_Work order_: In the entries below, spot each line with the word "Adhes" and copy it.

___ Information ___

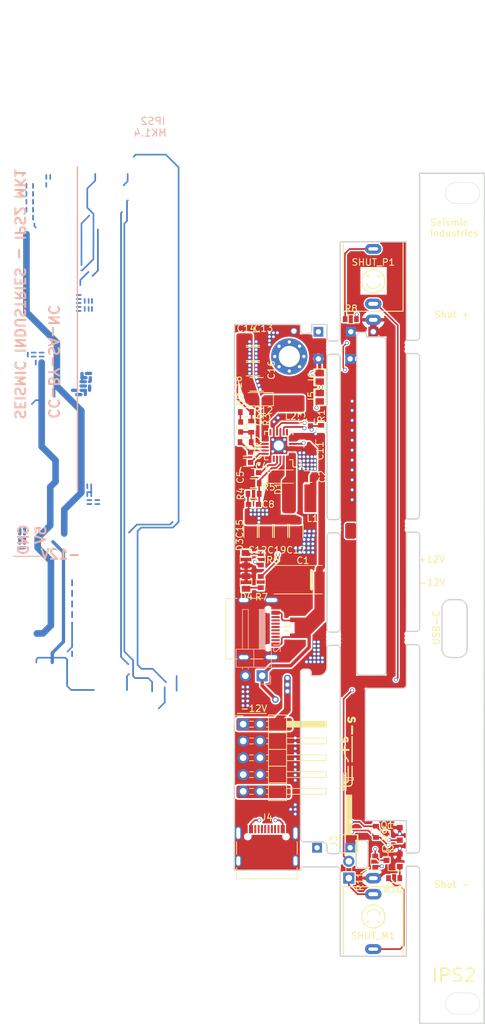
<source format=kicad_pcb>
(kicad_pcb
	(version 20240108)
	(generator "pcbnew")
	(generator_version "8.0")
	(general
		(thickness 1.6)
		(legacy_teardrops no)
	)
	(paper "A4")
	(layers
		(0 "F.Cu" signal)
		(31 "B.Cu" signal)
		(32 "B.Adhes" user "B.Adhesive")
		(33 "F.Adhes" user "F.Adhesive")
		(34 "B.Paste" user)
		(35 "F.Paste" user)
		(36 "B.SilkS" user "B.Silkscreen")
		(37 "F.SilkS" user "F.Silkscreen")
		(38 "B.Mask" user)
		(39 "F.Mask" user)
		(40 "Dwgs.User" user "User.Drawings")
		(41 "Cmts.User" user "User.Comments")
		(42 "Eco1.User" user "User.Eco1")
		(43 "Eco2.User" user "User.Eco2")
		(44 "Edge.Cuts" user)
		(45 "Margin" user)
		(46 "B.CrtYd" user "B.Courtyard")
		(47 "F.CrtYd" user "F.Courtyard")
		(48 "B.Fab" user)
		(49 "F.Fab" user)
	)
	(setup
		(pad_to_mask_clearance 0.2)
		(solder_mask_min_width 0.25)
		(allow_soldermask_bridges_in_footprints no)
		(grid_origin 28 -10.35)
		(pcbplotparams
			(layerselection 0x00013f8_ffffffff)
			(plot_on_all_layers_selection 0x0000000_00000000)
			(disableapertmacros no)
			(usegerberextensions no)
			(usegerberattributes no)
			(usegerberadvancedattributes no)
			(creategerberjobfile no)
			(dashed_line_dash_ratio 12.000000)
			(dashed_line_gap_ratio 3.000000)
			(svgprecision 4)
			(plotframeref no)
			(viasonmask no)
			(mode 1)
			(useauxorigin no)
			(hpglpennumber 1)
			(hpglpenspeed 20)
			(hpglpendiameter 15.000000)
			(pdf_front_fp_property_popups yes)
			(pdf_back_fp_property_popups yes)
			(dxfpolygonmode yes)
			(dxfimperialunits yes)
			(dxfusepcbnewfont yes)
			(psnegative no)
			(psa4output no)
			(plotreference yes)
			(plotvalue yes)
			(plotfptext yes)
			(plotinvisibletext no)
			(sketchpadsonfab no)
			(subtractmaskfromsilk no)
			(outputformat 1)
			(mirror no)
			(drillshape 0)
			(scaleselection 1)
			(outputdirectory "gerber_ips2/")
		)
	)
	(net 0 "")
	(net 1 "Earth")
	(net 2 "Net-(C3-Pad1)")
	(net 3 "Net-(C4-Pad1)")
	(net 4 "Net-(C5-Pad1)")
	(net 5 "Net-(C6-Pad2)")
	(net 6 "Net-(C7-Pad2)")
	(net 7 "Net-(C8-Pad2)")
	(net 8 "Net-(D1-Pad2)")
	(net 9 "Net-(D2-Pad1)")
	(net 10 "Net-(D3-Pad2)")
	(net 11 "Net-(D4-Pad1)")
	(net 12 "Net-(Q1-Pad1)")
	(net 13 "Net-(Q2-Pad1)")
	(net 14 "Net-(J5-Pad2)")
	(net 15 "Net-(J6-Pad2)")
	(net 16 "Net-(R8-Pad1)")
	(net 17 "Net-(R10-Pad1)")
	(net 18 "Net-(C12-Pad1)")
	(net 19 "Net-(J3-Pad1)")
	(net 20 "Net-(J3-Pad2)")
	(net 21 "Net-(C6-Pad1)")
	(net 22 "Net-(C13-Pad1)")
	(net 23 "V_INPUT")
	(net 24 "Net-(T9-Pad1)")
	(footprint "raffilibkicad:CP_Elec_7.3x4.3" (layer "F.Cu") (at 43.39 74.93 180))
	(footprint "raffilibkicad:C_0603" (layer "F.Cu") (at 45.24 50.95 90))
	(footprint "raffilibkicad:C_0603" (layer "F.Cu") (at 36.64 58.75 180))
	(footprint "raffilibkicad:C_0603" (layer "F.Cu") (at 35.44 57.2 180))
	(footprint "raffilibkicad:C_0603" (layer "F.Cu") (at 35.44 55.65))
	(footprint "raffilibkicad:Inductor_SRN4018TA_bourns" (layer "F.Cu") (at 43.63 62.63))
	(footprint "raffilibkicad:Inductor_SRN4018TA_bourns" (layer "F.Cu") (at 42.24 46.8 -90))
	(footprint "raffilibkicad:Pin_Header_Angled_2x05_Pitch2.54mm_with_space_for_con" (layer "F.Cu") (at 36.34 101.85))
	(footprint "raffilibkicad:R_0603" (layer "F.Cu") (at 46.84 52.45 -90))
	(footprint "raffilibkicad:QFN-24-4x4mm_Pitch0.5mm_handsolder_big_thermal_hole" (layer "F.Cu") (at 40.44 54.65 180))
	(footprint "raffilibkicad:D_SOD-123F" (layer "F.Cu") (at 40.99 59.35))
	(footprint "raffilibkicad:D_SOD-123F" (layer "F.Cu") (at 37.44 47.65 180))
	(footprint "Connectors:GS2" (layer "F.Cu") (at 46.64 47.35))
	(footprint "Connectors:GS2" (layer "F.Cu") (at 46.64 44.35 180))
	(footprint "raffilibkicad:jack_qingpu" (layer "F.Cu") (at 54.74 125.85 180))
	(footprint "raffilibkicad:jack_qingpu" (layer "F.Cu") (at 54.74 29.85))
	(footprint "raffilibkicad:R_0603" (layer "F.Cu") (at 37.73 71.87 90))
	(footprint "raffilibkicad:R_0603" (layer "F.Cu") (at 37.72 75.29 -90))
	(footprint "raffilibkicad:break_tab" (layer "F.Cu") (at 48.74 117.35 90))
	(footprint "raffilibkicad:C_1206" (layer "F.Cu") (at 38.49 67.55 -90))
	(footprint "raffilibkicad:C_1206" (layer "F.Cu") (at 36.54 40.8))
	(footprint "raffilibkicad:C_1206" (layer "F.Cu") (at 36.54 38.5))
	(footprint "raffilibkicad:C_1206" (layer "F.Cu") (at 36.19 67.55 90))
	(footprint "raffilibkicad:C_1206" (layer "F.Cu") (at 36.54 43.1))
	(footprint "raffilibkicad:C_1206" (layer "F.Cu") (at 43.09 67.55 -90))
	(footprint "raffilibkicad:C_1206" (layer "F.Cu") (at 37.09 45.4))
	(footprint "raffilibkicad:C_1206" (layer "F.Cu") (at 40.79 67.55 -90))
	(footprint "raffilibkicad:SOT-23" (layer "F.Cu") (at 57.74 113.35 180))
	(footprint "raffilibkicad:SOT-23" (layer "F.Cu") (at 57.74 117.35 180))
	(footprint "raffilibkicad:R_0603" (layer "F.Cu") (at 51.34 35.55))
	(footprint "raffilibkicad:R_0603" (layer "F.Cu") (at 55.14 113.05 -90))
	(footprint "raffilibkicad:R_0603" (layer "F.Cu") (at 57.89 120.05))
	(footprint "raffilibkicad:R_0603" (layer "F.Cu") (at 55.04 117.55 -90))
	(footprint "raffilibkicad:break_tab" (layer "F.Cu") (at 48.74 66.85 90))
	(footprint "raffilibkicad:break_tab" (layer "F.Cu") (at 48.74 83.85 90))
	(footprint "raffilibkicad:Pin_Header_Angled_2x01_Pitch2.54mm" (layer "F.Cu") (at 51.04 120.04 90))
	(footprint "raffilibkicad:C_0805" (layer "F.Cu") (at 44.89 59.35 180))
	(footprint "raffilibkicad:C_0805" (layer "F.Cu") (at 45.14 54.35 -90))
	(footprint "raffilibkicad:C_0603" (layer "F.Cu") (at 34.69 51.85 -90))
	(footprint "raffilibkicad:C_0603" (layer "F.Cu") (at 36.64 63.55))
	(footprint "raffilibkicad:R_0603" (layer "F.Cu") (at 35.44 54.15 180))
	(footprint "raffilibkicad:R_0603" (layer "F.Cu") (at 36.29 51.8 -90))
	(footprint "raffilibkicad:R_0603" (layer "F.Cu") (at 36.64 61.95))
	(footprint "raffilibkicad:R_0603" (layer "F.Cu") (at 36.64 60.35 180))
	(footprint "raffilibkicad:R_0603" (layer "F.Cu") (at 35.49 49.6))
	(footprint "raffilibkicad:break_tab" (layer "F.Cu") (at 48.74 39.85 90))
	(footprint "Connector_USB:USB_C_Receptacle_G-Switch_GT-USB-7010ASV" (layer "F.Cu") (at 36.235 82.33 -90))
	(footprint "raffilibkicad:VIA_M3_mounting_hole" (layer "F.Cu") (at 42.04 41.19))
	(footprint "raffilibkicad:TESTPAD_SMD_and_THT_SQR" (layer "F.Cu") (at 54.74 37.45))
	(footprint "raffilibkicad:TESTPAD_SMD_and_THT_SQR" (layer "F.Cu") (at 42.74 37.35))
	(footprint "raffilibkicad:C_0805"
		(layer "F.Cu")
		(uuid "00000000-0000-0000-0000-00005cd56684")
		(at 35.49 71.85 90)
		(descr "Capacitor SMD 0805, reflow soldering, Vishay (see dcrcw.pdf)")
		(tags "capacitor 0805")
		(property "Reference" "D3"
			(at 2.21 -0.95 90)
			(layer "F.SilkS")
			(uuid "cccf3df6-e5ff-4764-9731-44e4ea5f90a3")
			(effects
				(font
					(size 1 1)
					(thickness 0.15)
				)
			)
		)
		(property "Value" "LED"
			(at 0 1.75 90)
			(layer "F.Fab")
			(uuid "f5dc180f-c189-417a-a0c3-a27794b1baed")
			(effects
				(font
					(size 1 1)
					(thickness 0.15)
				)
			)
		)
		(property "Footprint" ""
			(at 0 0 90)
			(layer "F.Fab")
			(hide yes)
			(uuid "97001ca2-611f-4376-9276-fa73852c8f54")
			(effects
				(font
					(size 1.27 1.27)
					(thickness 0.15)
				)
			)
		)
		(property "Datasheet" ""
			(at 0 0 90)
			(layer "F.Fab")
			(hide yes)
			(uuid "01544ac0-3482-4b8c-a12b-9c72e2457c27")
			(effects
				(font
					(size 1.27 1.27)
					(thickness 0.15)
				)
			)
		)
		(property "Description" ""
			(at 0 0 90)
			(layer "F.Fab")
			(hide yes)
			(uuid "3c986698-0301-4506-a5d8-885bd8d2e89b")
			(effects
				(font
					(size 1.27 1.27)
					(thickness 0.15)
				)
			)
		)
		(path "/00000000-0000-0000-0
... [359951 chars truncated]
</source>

___

_Result of the exercise_:
		(32 "B.Adhes" user "B.Adhesive")
		(33 "F.Adhes" user "F.Adhesive")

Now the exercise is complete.